Holiday Inns are a series of motels. They are mainly known for their average price and

average quality of their motel rooms. After the 1970s, where the world started shifting

towards customer centricity, Holiday Inn found itself stuck in the middle. It was neither

offering differentiation like resort features, customised benefits, nor was it a cost leader,

offering no frill services. Hence, Holiday Inn had a huge restructuring lined up to get out of

the stuck in the middle phase and adopt a strategy.

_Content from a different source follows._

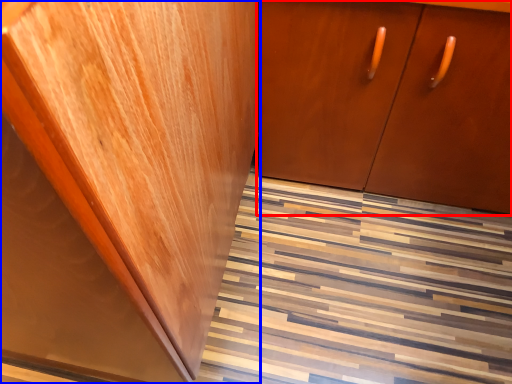
Question: Among these objects, which one is farthest to the camera, cabinetry (highlighted by a red box) or cabinetry (highlighted by a blue box)?

Choices:
 (A) cabinetry
 (B) cabinetry

Answer: (A)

Arby’s Roast Beef Sandwich

Arby’s is a chain in the US owned for a short period of time by Wendy’s. They found

themselves to be stuck in the middle when they realised they were not offering anything

unique and not providing competitive prices. This lead to a restructuring when their profits

were at the lowest. They changed the menu items and operational processes so that they can

now become a cost leader in the market.


Critical Review of Generic Strategies

Porter has been considered a management guru since his book about Competitive Advantage

in 1980. However, there have been many critical evaluations of the same, questioning his

ideas and assumptions based on which he formulated the generic competitive strategies.

Following are a few points that have been raised by the critiques –

 While Porter presents his generic strategies as a choice presented to every company,

Wright (1987) argues that the smaller firms would have resources only for the focus

cost leader or focus differentiation strategies.


 Porter’s strategies were also questioned for their validity in reality, mainly if the

success of these strategies meant superior profit. (Dawes and Sharp 1996)
 One of the requirements for the successful adoption of the strategy requires ‘heavy

state-of-the-art equipment’ (Porter 1996), this leads to the question of whether the

organizations were expected to invest such huge amounts without any guarantee of

superior profits. (Datta 2009)


 Porter states – For a company to be a successful cost leader, it needs to have a high

market share. The question here is how would a company achieve this high market

share if it is just starting out as a new organization. According to Datta (2009), a

company often becomes a cost leader through differentiation, in terms of packaging,

distributions etc.

Other than the above mentioned points, there have been several other criticisms of the generic

competitive strategy model and its application in today’s world. When Porter came up with

the model in the last parts of 20th century, it was considered brilliant and appropriate at the

time. However, the question remains if that is still applicable in the 21st century where the

world has turned into a global village and market places have turned into market space.